(Source material)
......
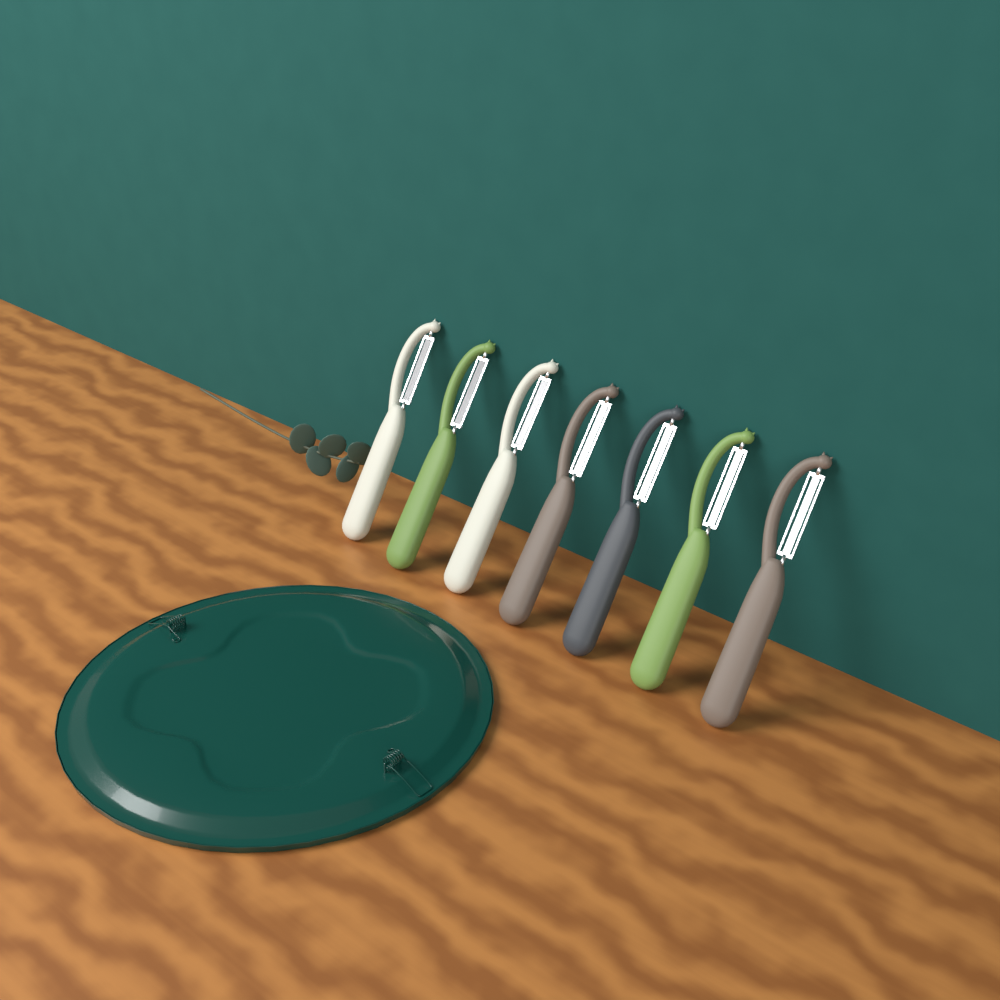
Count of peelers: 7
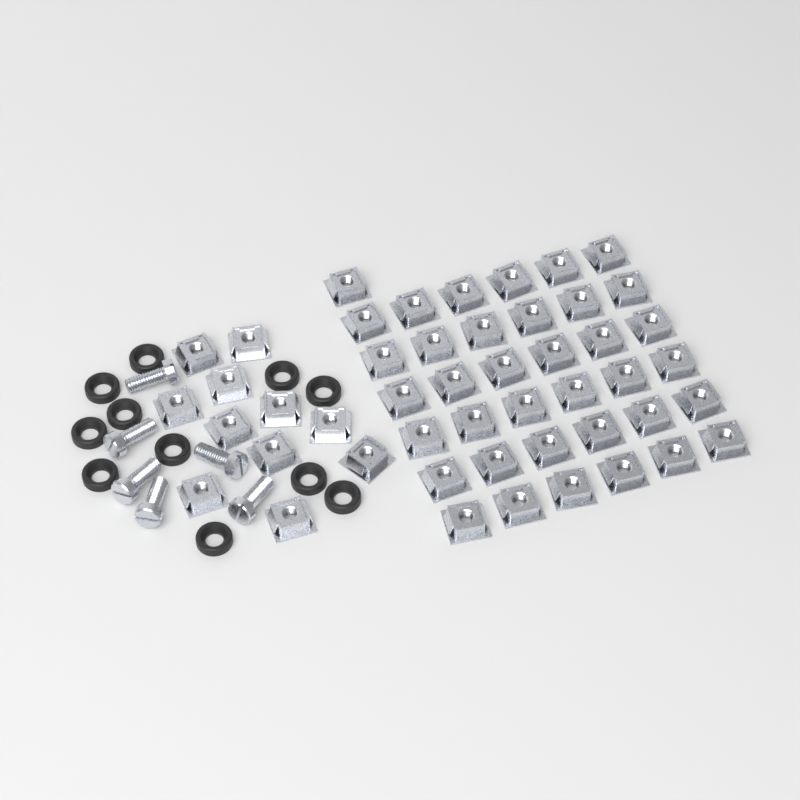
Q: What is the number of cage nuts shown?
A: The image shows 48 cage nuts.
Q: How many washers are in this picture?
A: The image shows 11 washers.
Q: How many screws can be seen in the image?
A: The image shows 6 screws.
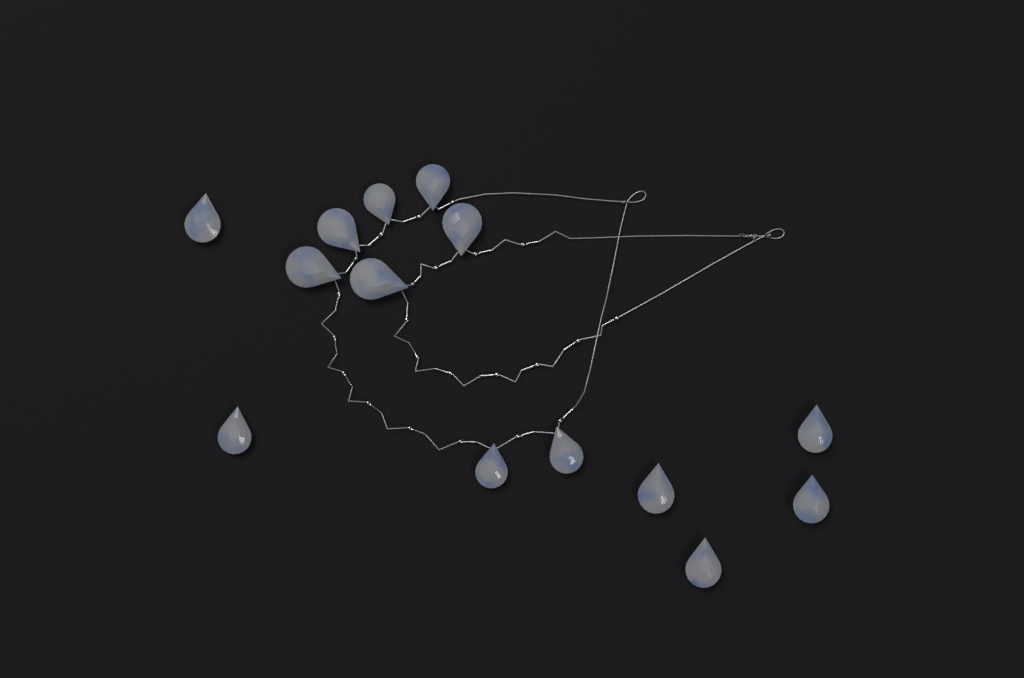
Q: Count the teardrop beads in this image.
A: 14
......
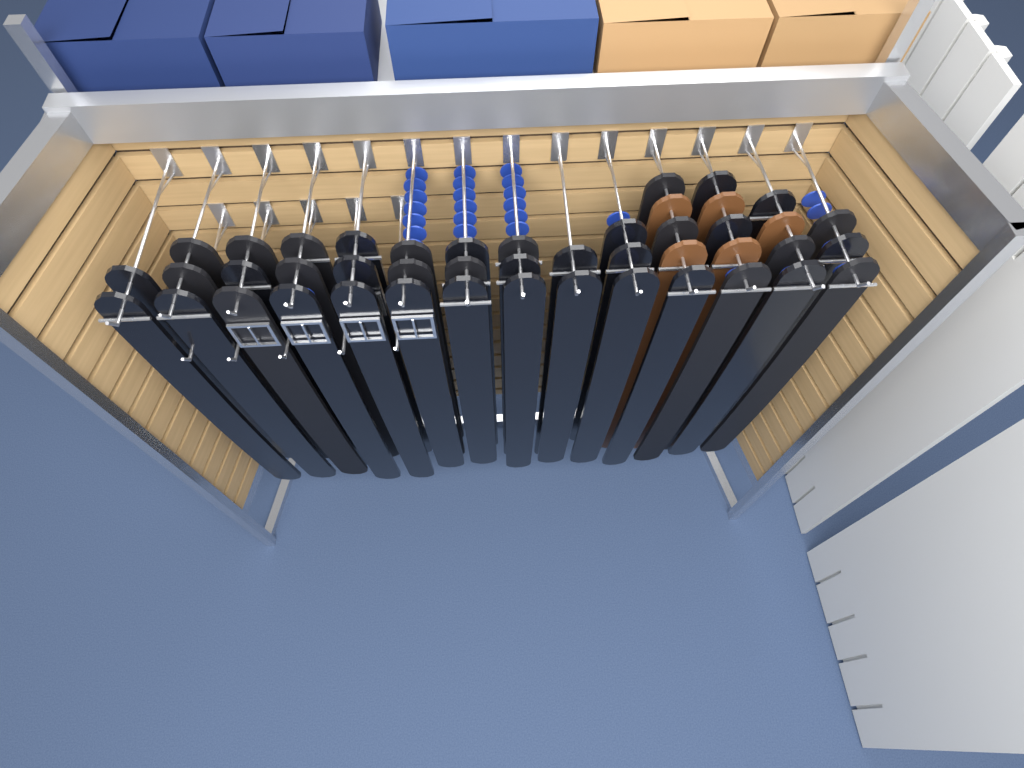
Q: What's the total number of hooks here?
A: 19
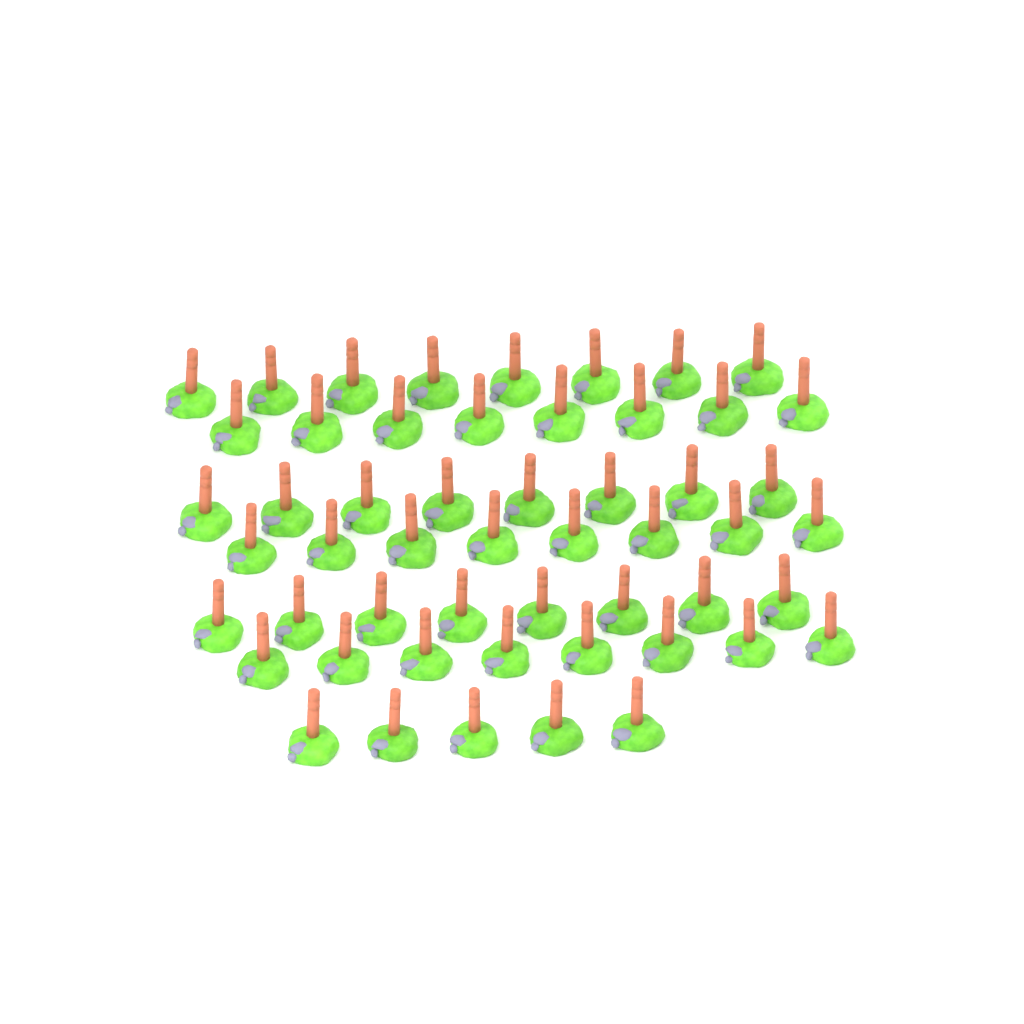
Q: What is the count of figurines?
......
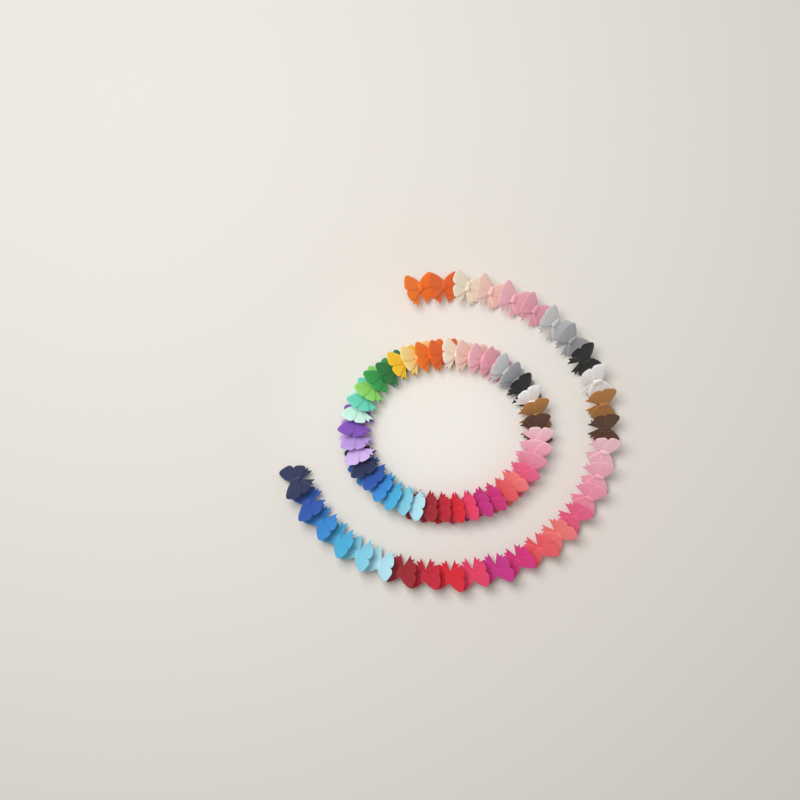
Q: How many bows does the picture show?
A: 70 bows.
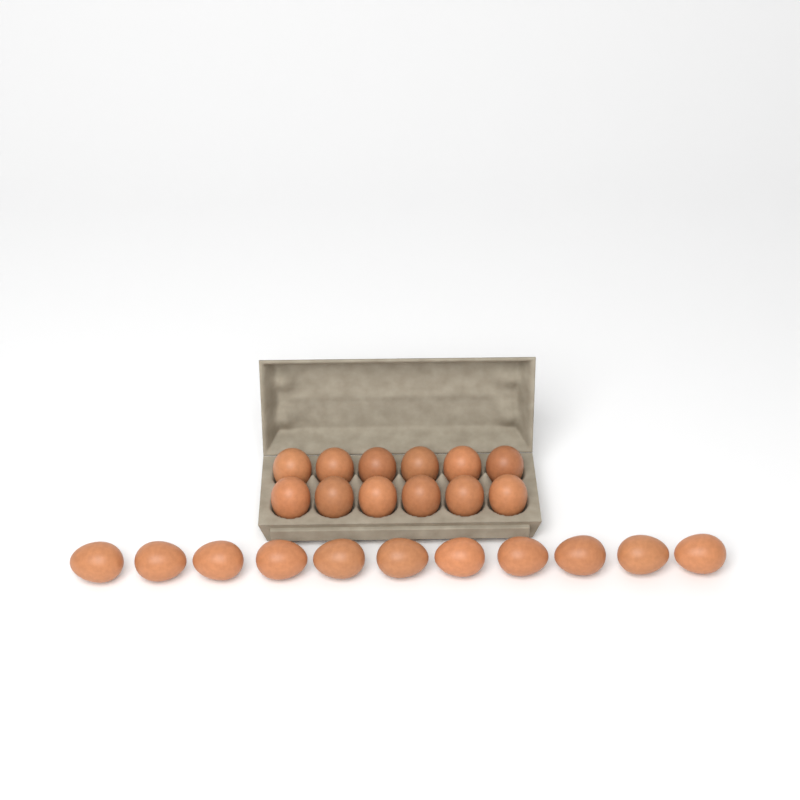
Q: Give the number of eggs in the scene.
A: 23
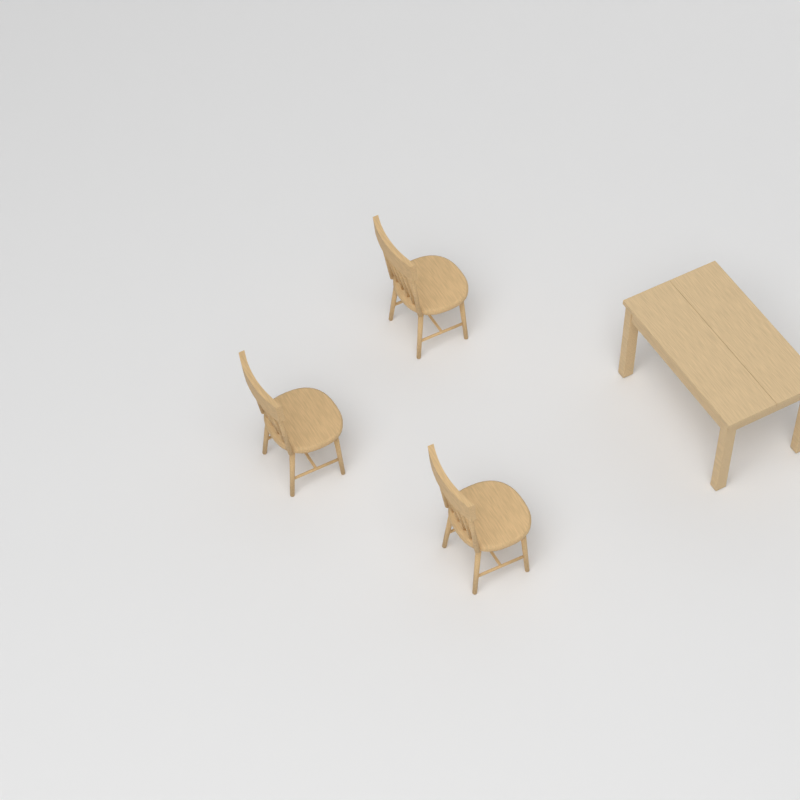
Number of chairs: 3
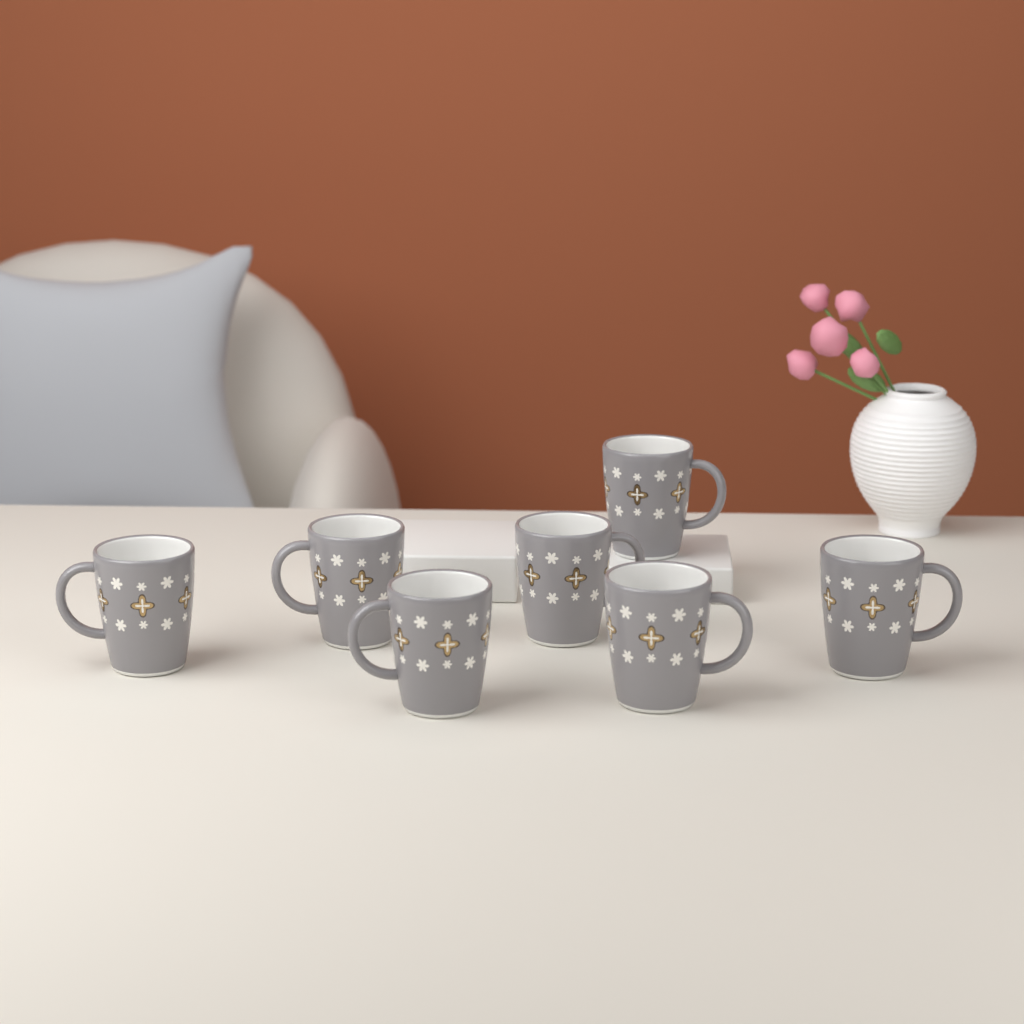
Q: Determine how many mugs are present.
......
(Written instruction) Reproduce the records above word for word, from the line that contains "Number of chairs: 3" through the line that contains "Q: Determine how many mugs are present.", and omit the pictures from your answer.

(Solution)
Number of chairs: 3
Q: Determine how many mugs are present.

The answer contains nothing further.